Şehrin içinden tramvay geçirdiler.Nürnberg tramvayı...çiling çulung diyor , tıngır mıngır geçiyor.
Sonra şehir hayatı hızı ile ölçtüğünüzde "bir anda" lastik tekerlekli canavarlara saatte 80 kilometre hız yapın
dedikleri delikleri açtılar.
Ölüme koşan vızıltılarla geçtiler şehrin içinden.
Sonra İspanyol tramvayı çıktı ortaya.
Kuzeyden güneye yırttı attı şehri.
Henüz sesini duyamadık..Hareket edemeyen bir ağırlıkla şehrin üzerine çöktü.
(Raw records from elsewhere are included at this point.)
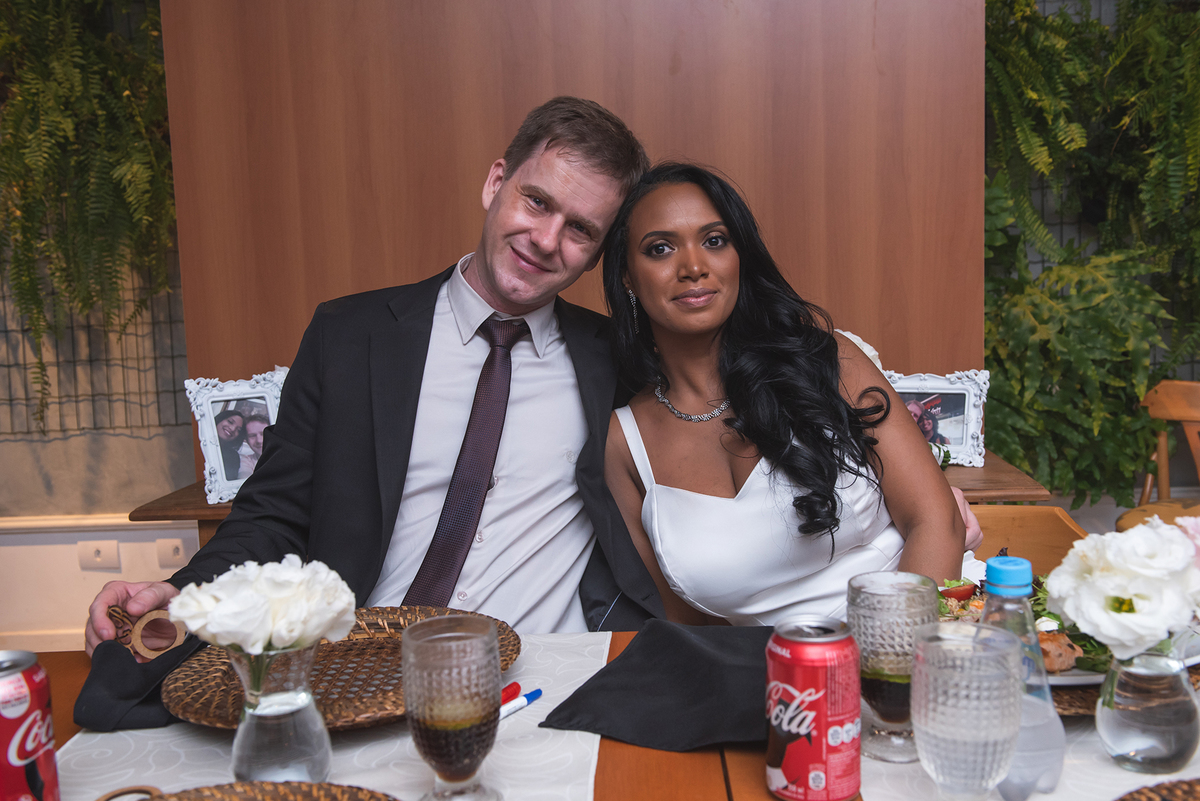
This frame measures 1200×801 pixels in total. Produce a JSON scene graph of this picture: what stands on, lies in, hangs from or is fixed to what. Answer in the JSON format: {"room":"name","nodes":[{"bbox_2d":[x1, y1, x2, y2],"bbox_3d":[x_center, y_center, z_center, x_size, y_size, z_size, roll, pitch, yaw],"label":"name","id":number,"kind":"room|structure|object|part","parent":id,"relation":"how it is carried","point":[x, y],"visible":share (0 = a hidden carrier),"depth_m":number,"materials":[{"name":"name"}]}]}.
{"room":"restaurant","nodes":[
{"label":"restaurant","id":0,"kind":"room"},
{"bbox_2d":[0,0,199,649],"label":"wall","id":1,"kind":"structure","parent":0,"point":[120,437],"depth_m":3.42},
{"bbox_2d":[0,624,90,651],"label":"baseboard","id":2,"kind":"structure","parent":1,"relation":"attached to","point":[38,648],"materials":[{"name":"white paint"}]},
{"bbox_2d":[0,0,179,432],"bbox_3d":[-1.529,-0.799,3.037,1.023,1.792,0.536,-2,6,2],"label":"hanging fern","id":3,"kind":"object","parent":1,"relation":"attached to","point":[62,61],"visible":0.83,"depth_m":3.01,"materials":[{"name":"green plant"}]},
{"bbox_2d":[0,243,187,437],"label":"wire mesh","id":4,"kind":"object","parent":1,"relation":"attached to","point":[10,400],"visible":0.59,"depth_m":3.53,"materials":[{"name":"grey metal"}]},
{"bbox_2d":[77,538,120,569],"bbox_3d":[-1.539,0.470,3.480,0.115,0.087,0.011,-2,6,2],"label":"wall socket","id":5,"kind":"object","parent":1,"relation":"attached to","point":[97,554],"visible":0.98,"depth_m":3.47,"materials":[{"name":"white plastic"}]},
{"bbox_2d":[155,537,190,567],"bbox_3d":[-1.322,0.471,3.525,0.103,0.092,0.011,-2,6,2],"label":"wall socket","id":6,"kind":"object","parent":1,"relation":"attached to","point":[177,554],"visible":0.94,"depth_m":3.52,"materials":[{"name":"white plastic"}]},
{"bbox_2d":[85,100,664,662],"bbox_3d":[-0.260,0.161,1.786,0.642,1.190,0.806,1,7,24],"label":"man","id":7,"kind":"object","parent":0,"point":[595,192],"visible":0.74,"depth_m":1.69},
{"bbox_2d":[107,603,186,659],"bbox_3d":[-0.550,0.280,1.381,0.091,0.061,0.088,-2,6,2],"label":"napkin ring","id":8,"kind":"object","parent":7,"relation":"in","point":[137,634],"visible":0.75,"depth_m":1.36,"materials":[{"name":"brown"}]},
{"bbox_2d":[161,0,986,474],"bbox_3d":[0.266,-0.666,3.565,8.180,2.961,0.231,-2,6,2],"label":"wood panel wall","id":9,"kind":"structure","parent":0,"point":[663,78],"depth_m":3.58,"materials":[{"name":"brown wood"}]},
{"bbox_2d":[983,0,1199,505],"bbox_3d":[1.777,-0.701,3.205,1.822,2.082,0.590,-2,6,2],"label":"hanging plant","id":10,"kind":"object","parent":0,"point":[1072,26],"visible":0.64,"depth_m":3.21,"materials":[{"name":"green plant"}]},
{"label":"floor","id":11,"kind":"structure","parent":0,"visible":0},
{"bbox_2d":[129,450,1050,546],"bbox_3d":[-0.009,0.549,2.629,1.823,0.753,0.553,-2,6,2],"label":"wooden table","id":12,"kind":"object","parent":11,"relation":"on","point":[985,470],"visible":0.11,"depth_m":2.38,"materials":[{"name":"brown wood"}]},
{"bbox_2d":[185,367,288,507],"bbox_3d":[-0.749,0.074,2.482,0.262,0.264,0.130,-6,7,-29],"label":"picture frame","id":13,"kind":"object","parent":12,"relation":"on","point":[210,419],"visible":0.76,"depth_m":2.44,"materials":[{"name":"plastic"}]},
{"bbox_2d":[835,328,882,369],"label":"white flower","id":14,"kind":"object","parent":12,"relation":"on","point":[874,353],"visible":0.1,"depth_m":2.57,"materials":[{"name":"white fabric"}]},
{"bbox_2d":[885,369,988,468],"bbox_3d":[0.750,0.037,2.633,0.268,0.217,0.115,-2,6,2],"label":"picture frame","id":15,"kind":"object","parent":12,"relation":"on","point":[956,428],"visible":0.74,"depth_m":2.61,"materials":[{"name":"plastic"}]},
{"bbox_2d":[14,626,1197,800],"bbox_3d":[0.100,0.719,0.976,2.134,0.723,1.037,-2,6,2],"label":"dining table","id":16,"kind":"object","parent":11,"relation":"on","point":[71,676],"visible":0.23,"depth_m":1.10,"materials":[{"name":"brown wood"}]},
{"bbox_2d":[0,649,61,800],"bbox_3d":[-0.500,0.300,0.946,0.080,0.163,0.079,0,7,13],"label":"soda can","id":17,"kind":"object","parent":16,"relation":"on","point":[22,753],"visible":1,"depth_m":0.93,"materials":[{"name":"red metal"}]},
{"bbox_2d":[76,632,199,732],"bbox_3d":[-0.497,0.300,1.252,0.153,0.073,0.162,-2,6,2],"label":"napkin","id":18,"kind":"object","parent":16,"relation":"on","point":[123,676],"visible":0.67,"depth_m":1.22,"materials":[{"name":"black fabric"}]},
{"bbox_2d":[51,628,612,800],"bbox_3d":[-0.278,0.351,1.100,0.523,0.003,0.822,-2,6,2],"label":"table runner","id":19,"kind":"object","parent":16,"relation":"on","point":[113,799],"visible":0.41,"depth_m":1.12,"materials":[{"name":"white fabric"}]},
{"bbox_2d":[101,781,398,800],"bbox_3d":[-0.299,0.354,0.851,0.381,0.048,0.362,-2,6,2],"label":"woven placemat","id":20,"kind":"object","parent":19,"relation":"on","point":[238,792],"visible":0.99,"depth_m":0.97,"materials":[{"name":"brown wicker"}]},
{"bbox_2d":[227,640,332,782],"bbox_3d":[-0.294,0.284,1.042,0.092,0.135,0.091,-2,6,2],"label":"glass vase","id":21,"kind":"object","parent":19,"relation":"on","point":[240,764],"visible":0.87,"depth_m":1.01,"materials":[{"name":"clear glass"}]},
{"bbox_2d":[173,556,356,656],"bbox_3d":[-0.308,0.210,1.058,0.159,0.123,0.140,-2,6,2],"label":"flowers","id":22,"kind":"object","parent":21,"relation":"in","point":[217,629],"visible":0.91,"depth_m":1.03,"materials":[{"name":"white plant"}]},
{"bbox_2d":[162,608,518,730],"bbox_3d":[-0.296,0.304,1.320,0.383,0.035,0.392,3,8,36],"label":"woven placemat","id":23,"kind":"object","parent":19,"relation":"on","point":[339,645],"visible":0.55,"depth_m":1.30,"materials":[{"name":"brown wicker"}]},
{"bbox_2d":[402,613,501,800],"bbox_3d":[-0.125,0.270,0.964,0.085,0.159,0.085,-2,6,2],"label":"glass","id":24,"kind":"object","parent":19,"relation":"on","point":[435,755],"visible":0.99,"depth_m":0.93,"materials":[{"name":"clear glass"}]},
{"bbox_2d":[500,681,522,705],"bbox_3d":[-0.112,0.316,1.197,0.015,0.015,0.080,2,8,33],"label":"red pen","id":25,"kind":"object","parent":19,"relation":"on","point":[508,697],"visible":0.5,"depth_m":1.21,"materials":[{"name":"red plastic"}]},
{"bbox_2d":[499,688,542,719],"bbox_3d":[-0.101,0.323,1.181,0.012,0.012,0.125,3,8,37],"label":"pen","id":26,"kind":"object","parent":19,"relation":"on","point":[517,706],"visible":0.51,"depth_m":1.19,"materials":[{"name":"plastic"}]},
{"bbox_2d":[541,620,775,751],"bbox_3d":[0.090,0.290,1.198,0.270,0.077,0.243,-2,6,2],"label":"napkin","id":27,"kind":"object","parent":16,"relation":"on","point":[677,641],"visible":0.91,"depth_m":1.17,"materials":[{"name":"black fabric"}]},
{"bbox_2d":[764,613,862,800],"bbox_3d":[0.183,0.270,0.980,0.080,0.154,0.079,-2,6,2],"label":"soda can","id":28,"kind":"object","parent":16,"relation":"on","point":[809,699],"visible":0.99,"depth_m":0.95,"materials":[{"name":"red metal"}]},
{"bbox_2d":[850,676,1199,800],"bbox_3d":[0.491,0.322,1.062,0.522,0.003,0.681,-2,6,2],"label":"table runner","id":29,"kind":"object","parent":16,"relation":"on","point":[870,769],"visible":0.26,"depth_m":1.02,"materials":[{"name":"fabric"}]},
{"bbox_2d":[847,570,937,763],"bbox_3d":[0.273,0.249,1.059,0.084,0.162,0.085,-2,6,2],"label":"drinking glass","id":30,"kind":"object","parent":29,"relation":"on","point":[881,594],"visible":0.86,"depth_m":1.03,"materials":[{"name":"clear glass"}]},
{"bbox_2d":[910,621,1023,800],"bbox_3d":[0.294,0.262,0.912,0.087,0.156,0.089,-2,6,2],"label":"drinking glass","id":31,"kind":"object","parent":29,"relation":"on","point":[917,650],"visible":0.99,"depth_m":0.88,"materials":[{"name":"clear glass"}]},
{"bbox_2d":[977,550,1066,800],"bbox_3d":[0.353,0.233,0.966,0.074,0.212,0.068,-2,6,2],"label":"water bottle","id":32,"kind":"object","parent":29,"relation":"on","point":[1013,561],"visible":0.61,"depth_m":0.95,"materials":[{"name":"clear plastic"}]},
{"bbox_3d":[0.336,0.141,0.936,0.038,0.027,0.039,-2,6,2],"label":"cap","id":33,"kind":"part","parent":32,"relation":"part of","materials":[{"name":"blue plastic"}]},
{"bbox_2d":[1047,663,1199,716],"bbox_3d":[0.536,0.291,1.278,0.373,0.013,0.350,-2,6,2],"label":"woven placemat","id":34,"kind":"object","parent":29,"relation":"on","point":[1055,699],"visible":0.14,"depth_m":1.16,"materials":[{"name":"brown wicker"}]},
{"bbox_2d":[1046,627,1199,687],"bbox_3d":[0.559,0.279,1.289,0.281,0.024,0.268,-2,6,2],"label":"plate","id":35,"kind":"object","parent":34,"relation":"on","point":[1074,678],"visible":0.13,"depth_m":1.23,"materials":[{"name":"white ceramic"}]},
{"bbox_2d":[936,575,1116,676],"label":"salad","id":36,"kind":"object","parent":35,"relation":"on","point":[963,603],"visible":0.15,"depth_m":1.34,"materials":[{"name":"food"}]},
{"bbox_2d":[1096,629,1199,772],"bbox_3d":[0.494,0.267,1.021,0.089,0.116,0.088,-2,6,2],"label":"glass vase","id":37,"kind":"object","parent":29,"relation":"on","point":[1121,732],"visible":0.85,"depth_m":0.99,"materials":[{"name":"clear glass"}]},
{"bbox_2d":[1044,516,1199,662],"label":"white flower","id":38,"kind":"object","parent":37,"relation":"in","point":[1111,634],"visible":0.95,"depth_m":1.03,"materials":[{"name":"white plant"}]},
{"bbox_2d":[1114,777,1199,800],"bbox_3d":[0.539,0.340,0.816,0.378,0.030,0.357,-2,6,2],"label":"woven placemat","id":39,"kind":"object","parent":29,"relation":"on","point":[1140,792],"visible":0.99,"depth_m":0.94,"materials":[{"name":"brown wicker"}]},
{"bbox_2d":[965,503,1088,575],"bbox_3d":[0.691,0.567,2.022,0.481,0.694,0.506,-2,6,2],"label":"wooden chair","id":40,"kind":"object","parent":11,"relation":"on","point":[1006,526],"visible":0.16,"depth_m":2.12,"materials":[{"name":"brown wood"}]},
{"bbox_2d":[595,161,987,631],"bbox_3d":[0.299,0.124,1.852,0.567,0.960,0.693,-4,7,-15],"label":"woman","id":41,"kind":"object","parent":40,"relation":"on","point":[752,493],"visible":0.76,"depth_m":1.67},
{"bbox_2d":[1114,380,1199,531],"bbox_3d":[1.696,0.375,3.034,0.486,0.837,0.503,4,9,44],"label":"wooden chair","id":42,"kind":"object","parent":11,"relation":"on","point":[1175,405],"visible":0.61,"depth_m":3.15,"materials":[{"name":"brown wood"}]}
]}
Parça parça bir şehrin parçalanmış insanlarıyız artık.
Konyaaltı ile Larayı birleştirelim , havalimanını şehre bağlayalım diye çıkmıştık yola.
Kuzey antalyalı - güney antalyalı olduk. Doğu antalyada doğup batısını görememiş kuşaklar yetiştirdik.
Avuç içi kadar bir şehri nasıl böyle kısa bir sürede paramparça ettik?
Üstelik her bir büyük yatırım için bu kentin gönüllüleri düşüncelerini açıkladılar.
Kimi yapmayın dedi , kimi yaparsanız böyle olur dedi.
Duymadılar...Dinlemediler...
Muhtemelen bu günde duymuyorlar , dinlemiyorlar...
Dünya yılı ile ölçülen bir zaman kavramına oturttuğumuz insan ömrümüz var.
Aynı zaman kavramında algıladığımız şehirlerin de ömrü var.
Bir şehrin ömrü , insan ömrü ile ölçüldüğünde 100 lerce insan kuşağı ile anlatılabilir.
Bir insanın 5 yıllık hizmet süresinde yapacağı işleri bir şehrin kabul etmesi için yapılacak işin yıllarca konuşulmuş , planlanmış ve üzerinde anlaşılmış olması gerekir.
20 yıl oldu bu şehir "dönerciler çarşısını" kabul ettimi?
Nürnberg tramvayı hala bir şehir oyuncağı.
Battı çıktılar şehri ikiye ayırdı ve birleştirmek için çok daha büyük köprüler ve yeni ulaşım aksları yapmak zorundayız
İspanyol tramvayı mevcut hattında taşıyacak insan bulacak mı ? sorusu henüz yanıtlanmadı.
20 insan yılı sonra belki...
50 insan yılında oluşan şehir dokusunu yok etti.Kendi dokusunu da en iyimser bakışla 20 yılda oluşturacak.
Sizi bilmem ama benim içimde sıkıntılı bir tramvay patinaj yapıyor.
Beni ve içinde yaşadığım şehri hiçbir yere götüremeyen bir boşuna çaba.
Canım sıkılıyor.
Küçük bir gazete haberi.
Güzel ülkemin güzel şehirlerinde bir günde 9 insan kendi canına kıymış.
Düşlediğimiz ve istediğimiz bence bu değildi.
Yönetim kararları insanları mutlu etmek için alınmalı.
Huzurlu ve güvenli yarınlar planlayan yöneticilerimiz olmalı.
Hadi vaz geçtim...Hiç olmazsa Antalya'nın yöneticileri böyle olmalı.